Managing Errors in an iPaaS
In the world of distributed web services and Big Data, errors and faults can not be treated as frequent occurrences. Rather, they are commonplace and must be understood and managed. Errors can take the form of bad or missing data, and faults can arise from web service congestion or failures. The role of an iPaaS (Integration Platform as a Service) is to help users perform integration tasks in the presence of errors and faults.
First, let’s be clear on the difference between errors and faults:
- An integration error usually refers to some form of data inconsistency due to data corruption, missing data, or unexpected data formats. The communication channels and integration pipeline execution all work as expected, but the data itself has a problem.
- On the other hand a fault is the result of a connection or service failure. In some cases, the iPaaS servers may experience failures that results in faults, which must also be managed.
The SnapLogic Integration Cloud architecture provides both data error handling and fault tolerance in order to ensure the reliable execution of integration data flows, called pipelines. Pipelines can be designed to handle bad data using error views, and pipeline segments can be boxed in a way to provide guaranteed delivery in the presence of network or service end point failure. In the data plane, our Snaplex clusters are designed to detect node failure and to ensure there is always a stable set of Snaplex nodes available to run pipelines. Finally, we also provide redundancy and reliability throughout the control plane. In this blog, we will share details on error handling. Please be on the lookout for an additional blog post that explains how SnapLogic handles fault tolerance and resiliency in the architecture.

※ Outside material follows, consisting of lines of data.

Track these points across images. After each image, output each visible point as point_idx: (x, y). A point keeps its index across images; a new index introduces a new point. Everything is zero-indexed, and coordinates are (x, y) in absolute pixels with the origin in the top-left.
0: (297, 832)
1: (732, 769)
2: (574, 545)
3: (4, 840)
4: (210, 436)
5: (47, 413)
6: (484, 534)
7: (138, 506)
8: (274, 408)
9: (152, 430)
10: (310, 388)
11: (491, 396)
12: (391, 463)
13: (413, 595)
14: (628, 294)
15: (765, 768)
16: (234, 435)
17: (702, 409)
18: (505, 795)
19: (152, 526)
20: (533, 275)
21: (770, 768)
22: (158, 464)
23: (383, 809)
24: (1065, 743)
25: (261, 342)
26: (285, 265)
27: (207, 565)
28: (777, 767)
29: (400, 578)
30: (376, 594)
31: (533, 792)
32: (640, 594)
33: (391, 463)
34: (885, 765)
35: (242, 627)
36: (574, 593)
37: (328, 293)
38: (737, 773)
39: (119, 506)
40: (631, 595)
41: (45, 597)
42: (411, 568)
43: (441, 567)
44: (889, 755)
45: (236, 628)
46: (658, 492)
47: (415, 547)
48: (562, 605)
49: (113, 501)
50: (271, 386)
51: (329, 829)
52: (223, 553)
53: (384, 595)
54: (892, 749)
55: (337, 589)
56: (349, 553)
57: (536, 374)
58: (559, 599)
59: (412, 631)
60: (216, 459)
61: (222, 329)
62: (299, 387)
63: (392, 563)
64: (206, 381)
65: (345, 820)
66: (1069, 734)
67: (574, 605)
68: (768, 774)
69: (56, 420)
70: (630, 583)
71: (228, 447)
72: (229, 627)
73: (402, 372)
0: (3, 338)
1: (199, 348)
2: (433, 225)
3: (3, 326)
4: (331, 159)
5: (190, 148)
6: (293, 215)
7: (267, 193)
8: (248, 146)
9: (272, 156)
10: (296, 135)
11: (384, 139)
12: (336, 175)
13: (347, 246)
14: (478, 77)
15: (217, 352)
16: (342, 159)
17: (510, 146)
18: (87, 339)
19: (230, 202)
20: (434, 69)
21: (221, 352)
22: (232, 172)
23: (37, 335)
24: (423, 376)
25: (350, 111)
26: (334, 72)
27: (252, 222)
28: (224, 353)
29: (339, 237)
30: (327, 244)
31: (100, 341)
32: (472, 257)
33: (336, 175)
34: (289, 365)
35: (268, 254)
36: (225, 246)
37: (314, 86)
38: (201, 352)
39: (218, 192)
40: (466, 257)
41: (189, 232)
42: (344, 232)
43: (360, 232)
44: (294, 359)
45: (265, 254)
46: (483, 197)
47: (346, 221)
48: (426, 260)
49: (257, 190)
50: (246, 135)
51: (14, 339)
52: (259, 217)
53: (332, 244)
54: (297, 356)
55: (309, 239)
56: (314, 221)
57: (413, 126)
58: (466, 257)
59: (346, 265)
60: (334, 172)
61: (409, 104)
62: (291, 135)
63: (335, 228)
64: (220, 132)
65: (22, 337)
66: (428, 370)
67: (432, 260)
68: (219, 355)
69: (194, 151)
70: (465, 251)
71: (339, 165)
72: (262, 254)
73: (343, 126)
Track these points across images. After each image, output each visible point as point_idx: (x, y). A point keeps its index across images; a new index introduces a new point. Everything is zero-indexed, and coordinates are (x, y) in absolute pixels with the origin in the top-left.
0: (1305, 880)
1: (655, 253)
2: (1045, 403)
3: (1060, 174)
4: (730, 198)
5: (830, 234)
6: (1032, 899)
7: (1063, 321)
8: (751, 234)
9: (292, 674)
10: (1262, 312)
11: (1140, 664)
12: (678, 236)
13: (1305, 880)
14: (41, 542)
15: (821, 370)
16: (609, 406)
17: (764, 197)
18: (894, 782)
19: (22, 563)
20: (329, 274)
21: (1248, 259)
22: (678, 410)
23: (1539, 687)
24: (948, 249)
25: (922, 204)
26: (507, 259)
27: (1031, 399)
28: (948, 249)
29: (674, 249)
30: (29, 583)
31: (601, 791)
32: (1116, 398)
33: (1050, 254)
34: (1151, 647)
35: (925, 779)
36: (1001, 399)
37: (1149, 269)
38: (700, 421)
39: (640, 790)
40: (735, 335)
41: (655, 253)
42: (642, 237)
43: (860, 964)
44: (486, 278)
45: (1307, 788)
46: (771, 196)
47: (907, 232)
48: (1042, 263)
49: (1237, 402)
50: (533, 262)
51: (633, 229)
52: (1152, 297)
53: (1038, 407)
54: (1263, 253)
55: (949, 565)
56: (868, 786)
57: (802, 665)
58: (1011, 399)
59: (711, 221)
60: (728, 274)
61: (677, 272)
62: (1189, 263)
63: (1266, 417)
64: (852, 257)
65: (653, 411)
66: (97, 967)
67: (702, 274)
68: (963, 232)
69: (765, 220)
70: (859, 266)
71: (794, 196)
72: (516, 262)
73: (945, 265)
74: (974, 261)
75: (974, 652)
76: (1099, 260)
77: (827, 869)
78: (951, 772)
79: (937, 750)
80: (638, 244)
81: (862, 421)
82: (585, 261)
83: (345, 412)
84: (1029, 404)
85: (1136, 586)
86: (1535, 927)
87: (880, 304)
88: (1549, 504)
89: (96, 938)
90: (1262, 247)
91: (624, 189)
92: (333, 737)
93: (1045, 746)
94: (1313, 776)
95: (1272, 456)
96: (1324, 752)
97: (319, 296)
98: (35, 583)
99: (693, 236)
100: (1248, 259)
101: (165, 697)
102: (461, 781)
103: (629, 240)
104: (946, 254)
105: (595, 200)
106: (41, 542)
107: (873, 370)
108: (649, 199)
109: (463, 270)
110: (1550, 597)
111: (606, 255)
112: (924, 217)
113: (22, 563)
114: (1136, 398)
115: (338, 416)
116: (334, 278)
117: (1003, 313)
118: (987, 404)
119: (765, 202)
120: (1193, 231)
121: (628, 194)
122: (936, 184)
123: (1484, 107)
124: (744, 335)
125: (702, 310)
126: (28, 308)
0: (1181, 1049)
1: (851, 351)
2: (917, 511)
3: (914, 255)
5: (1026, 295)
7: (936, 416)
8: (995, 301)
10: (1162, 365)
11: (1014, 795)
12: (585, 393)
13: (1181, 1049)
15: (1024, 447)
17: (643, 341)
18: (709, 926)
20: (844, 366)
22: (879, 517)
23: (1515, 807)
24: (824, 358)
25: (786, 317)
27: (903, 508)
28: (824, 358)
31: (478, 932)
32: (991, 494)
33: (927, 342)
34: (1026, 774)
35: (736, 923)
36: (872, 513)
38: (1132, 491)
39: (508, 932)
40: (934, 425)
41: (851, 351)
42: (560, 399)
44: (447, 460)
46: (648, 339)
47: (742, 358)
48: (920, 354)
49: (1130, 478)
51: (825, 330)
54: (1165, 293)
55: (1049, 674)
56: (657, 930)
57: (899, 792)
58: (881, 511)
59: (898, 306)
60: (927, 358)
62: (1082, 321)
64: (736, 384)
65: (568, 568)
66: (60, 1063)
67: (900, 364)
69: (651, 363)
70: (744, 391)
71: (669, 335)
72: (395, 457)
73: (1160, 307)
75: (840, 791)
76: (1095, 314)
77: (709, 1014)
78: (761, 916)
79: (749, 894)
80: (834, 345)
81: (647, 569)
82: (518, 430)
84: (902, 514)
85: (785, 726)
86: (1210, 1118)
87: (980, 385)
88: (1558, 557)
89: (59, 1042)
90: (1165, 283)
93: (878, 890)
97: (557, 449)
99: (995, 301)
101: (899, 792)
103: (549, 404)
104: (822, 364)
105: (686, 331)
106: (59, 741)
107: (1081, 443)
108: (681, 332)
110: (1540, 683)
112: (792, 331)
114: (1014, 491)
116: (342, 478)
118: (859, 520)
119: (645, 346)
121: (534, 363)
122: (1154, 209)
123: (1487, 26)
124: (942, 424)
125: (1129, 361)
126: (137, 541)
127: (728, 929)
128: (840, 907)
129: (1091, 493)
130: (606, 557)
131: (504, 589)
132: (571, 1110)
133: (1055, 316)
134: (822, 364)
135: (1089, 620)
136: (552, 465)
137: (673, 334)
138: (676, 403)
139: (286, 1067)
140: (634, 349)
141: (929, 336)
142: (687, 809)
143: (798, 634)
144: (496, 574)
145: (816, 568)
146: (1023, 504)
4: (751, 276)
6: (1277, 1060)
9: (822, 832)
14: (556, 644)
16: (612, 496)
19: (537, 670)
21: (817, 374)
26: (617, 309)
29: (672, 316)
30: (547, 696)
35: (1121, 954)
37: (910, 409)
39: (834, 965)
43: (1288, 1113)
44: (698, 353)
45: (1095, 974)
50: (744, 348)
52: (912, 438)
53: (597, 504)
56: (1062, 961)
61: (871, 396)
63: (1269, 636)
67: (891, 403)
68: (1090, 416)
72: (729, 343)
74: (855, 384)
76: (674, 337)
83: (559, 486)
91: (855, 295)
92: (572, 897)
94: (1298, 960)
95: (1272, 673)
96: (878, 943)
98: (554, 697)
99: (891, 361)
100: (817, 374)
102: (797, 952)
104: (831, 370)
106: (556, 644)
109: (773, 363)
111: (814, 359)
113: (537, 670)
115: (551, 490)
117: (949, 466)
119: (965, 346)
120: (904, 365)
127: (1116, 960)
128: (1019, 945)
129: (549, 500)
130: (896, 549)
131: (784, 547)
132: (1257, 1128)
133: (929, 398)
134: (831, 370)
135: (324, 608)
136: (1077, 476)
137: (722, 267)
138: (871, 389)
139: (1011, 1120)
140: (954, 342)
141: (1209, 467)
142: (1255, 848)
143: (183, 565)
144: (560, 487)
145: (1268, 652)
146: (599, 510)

SnapLogic Integration Cloud pipelines consist of Snaps that are connected together using views. Snaps can have zero or more input views and zero or more output views. For example, a database reader will have zero input views and one output view. A router Snap will have one input view and multiple output views. In addition to the output views, most Snaps can be configured to have an error view. Snap errors will usually cause a Snap and the pipeline to fail early. However, in some cases, a pipeline developer may want to manage error condition explicitly. A common error is missing data or bad data. If there is no error view then missing or bad data will cause the pipeline to fail. However, with an error view, the error condition is treated like data and can be passed on to a pipeline segment. In this way, a pipeline segment can be used to log the error to fix up bad data. This powerful feature allows developers to seamlessly handle both good and bad data using Snaps and pipeline segments. In some cases, certain types of faults can be communicated as errors to allow the pipeline developer to build reliable pipeline execution, such as when a database connection fault can be realized as a document sent to an error view.
As an example, some records in a CSV file may be missing one or more fields. Our CSV Reader Snap can detect these error records and send them to the error view. The error records can be sent to a pipeline segment that can attempt to clean up the data or log it for later inspection. As another example, the Email Sender Snap has one available error view. If the Email Sender error view is enabled, it will be given a document for each bad address or unsent message. In this way, the pipeline developer can create a report for the bad addresses or use the bad addresses to update a contact database so that no future attempts will be made to send to the address.
The SnapLogic Integration Cloud enables the integration of several cloud services. Most modern cloud services are exposed via REST or SOAP interfaces over HTTP. However, the public network can be susceptible to failure that can cause service requests to be dropped. To help managed service connection failures the SnapLogic Integration Cloud supports guaranteed delivery of documents. To enable guaranteed delivery, the pipeline developer marks a streaming pipeline segment. This boxed segment can be configured with a retry policy. Documents that are to be sent to the boxed segment are temporarily held in persistent storage. Once a document has made it through the entire segment, an acknowledgement is sent to the pipeline manager which allows the document to be removed from the persistent storage. If the segment or segment endpoint fails the retry policy will be invoked to retrieve the document from the persistent storage and send it through the segment again. Retry policies such as linear wait times or exponential backoff can be employed to manage most intermittent endpoint failure scenarios.